-- STUDY TEXT follows --
Marcus "Soup" Harris (born March 1, 1989) is a former American football wide receiver. He played college football at Murray State University. He has also been a member of the Detroit Lions, Tennessee Titans, Omaha Nighthawks, Iowa Barnstormers, New York Giants, and Baltimore Brigade.

Early years
Harris played quarterback for Kirkwood High School in Kirkwood, Missouri. He earned second-team all-state honors after passing for 1,800 yards and rushing for 450 yards his senior year. He also led the Pioneers to the class 5A state championship game, where they lost to Raymore-Peculiar High School. He was named first-team all-conference his junior and senior seasons. Harris was named honorable mention all-state after his junior year in which he threw for 2,423 yards.

College career
Harris played football from 2007 to 2010 with the Murray State Racers. He finished his college career with 217 receptions, 2,479 receiving yards and 21 receiving touchdowns.

Professional career

Detroit Lions
Harris was signed by the Detroit Lions on July 28, 2011 after going undrafted in the 2011 NFL Draft. He was released by the Lions on August 29, 2011. He was signed to the Lions' practice squad on November 30, 2011. Harris was signed to a reserve/futures contract by the Lions on January 10, 2012.

Tennessee Titans
Harris signed with the Tennessee Titans on August 1, 2012. He was released by the Titans on August 26, 2012.

Omaha Nighthawks
Harris spent the 2012 season with the Omaha Nighthawks of the United Football League.

Iowa Barnstormers
Harris was signed by the Iowa Barnstormers on February 27, 2013. He accrued 94 receptions, 1,223 receiving yards, and 19 touchdowns during the 2013 Arena Football League season.
-- STUDY TEXT concluded --
-- SOURCE DATA follows --
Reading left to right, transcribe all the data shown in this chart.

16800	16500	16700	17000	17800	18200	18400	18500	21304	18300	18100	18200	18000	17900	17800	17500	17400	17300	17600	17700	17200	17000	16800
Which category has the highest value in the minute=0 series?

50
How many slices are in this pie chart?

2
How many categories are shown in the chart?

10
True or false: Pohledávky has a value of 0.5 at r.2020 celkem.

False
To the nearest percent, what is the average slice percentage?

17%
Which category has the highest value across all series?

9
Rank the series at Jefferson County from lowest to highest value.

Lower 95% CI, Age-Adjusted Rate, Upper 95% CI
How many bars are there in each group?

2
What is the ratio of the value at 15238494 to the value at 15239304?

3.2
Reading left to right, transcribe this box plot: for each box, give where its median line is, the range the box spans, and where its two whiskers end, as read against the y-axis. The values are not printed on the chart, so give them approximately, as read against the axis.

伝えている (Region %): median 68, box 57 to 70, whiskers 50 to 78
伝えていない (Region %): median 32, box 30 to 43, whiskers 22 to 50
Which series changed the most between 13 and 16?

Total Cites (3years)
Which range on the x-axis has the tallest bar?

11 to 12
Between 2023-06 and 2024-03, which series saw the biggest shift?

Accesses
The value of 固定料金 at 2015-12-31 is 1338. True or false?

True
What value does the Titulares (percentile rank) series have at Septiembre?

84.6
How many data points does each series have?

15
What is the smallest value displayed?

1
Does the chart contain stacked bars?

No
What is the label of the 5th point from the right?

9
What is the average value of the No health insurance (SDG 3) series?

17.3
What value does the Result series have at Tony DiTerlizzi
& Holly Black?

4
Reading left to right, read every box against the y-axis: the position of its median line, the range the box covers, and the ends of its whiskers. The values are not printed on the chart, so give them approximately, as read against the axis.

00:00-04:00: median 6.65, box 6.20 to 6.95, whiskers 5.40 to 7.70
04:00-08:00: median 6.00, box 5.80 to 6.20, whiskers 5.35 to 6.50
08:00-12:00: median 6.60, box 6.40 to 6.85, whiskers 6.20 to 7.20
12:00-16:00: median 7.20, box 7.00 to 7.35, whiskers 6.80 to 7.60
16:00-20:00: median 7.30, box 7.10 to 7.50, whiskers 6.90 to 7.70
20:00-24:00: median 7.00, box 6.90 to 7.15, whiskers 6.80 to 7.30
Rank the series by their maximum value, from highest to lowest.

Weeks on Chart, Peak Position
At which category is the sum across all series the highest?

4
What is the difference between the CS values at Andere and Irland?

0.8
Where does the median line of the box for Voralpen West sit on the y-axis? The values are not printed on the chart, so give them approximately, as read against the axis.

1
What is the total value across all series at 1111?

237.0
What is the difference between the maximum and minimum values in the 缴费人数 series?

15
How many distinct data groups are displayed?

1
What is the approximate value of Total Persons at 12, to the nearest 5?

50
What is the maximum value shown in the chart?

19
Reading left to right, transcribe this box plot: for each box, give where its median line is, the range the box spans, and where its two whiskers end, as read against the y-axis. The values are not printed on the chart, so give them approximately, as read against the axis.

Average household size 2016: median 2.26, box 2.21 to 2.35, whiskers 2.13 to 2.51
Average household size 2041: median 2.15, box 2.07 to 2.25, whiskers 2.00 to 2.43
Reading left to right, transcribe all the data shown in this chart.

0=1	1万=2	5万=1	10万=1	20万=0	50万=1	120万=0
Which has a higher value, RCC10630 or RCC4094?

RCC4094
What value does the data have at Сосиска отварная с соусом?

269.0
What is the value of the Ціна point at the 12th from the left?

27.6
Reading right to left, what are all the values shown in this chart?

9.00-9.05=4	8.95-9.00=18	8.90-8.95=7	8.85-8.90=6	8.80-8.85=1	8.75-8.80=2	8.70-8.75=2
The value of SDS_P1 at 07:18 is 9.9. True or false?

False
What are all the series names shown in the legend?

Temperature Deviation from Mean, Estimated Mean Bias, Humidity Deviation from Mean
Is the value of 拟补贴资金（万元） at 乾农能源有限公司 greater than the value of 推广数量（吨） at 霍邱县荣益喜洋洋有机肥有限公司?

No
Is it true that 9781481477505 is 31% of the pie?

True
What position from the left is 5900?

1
-- SOURCE DATA concluded --
- CHECK YOUR UNDERSTANDING:
1 – Answer from the Marcus Harris biography:
(a) What position did Harris play at Kirkwood High School?
(b) How many receiving touchdowns did he finish his college career with?
(c) On what date did the Tennessee Titans release him?
2 – In the Marcus Harris biography, what senior-year performance is given as the basis for his second-team all-state honors? Answer in one to three sentences.
3 – Continue the Marcus Harris biography from the end of its Iowa Barnstormers section.

- TASK RESULTS:
1 –
(a) Quarterback.
(b) 21.
(c) August 26, 2012.

2 – He earned second-team all-state honors after passing for 1,800 yards and rushing for 450 yards in his senior year at Kirkwood High School.

3 –
New York Giants
Harris signed with the New York Giants on August 12, 2013. He was released by the Giants on August 31 and re-signed to the Giants' practice squad on September 1, 2013. He was released by the Giants on September 24, 2013 and re-signed to the team's practice squad on October 1, 2013. Harris was placed on injured reserve on August 26, 2014. He was released by the Giants on July 15, 2015 and placed on injured reserve on July 16, 2015. He became a free agent on March 9, 2016.

Baltimore Brigade
Harris was assigned to the Baltimore Brigade on January 18, 2017.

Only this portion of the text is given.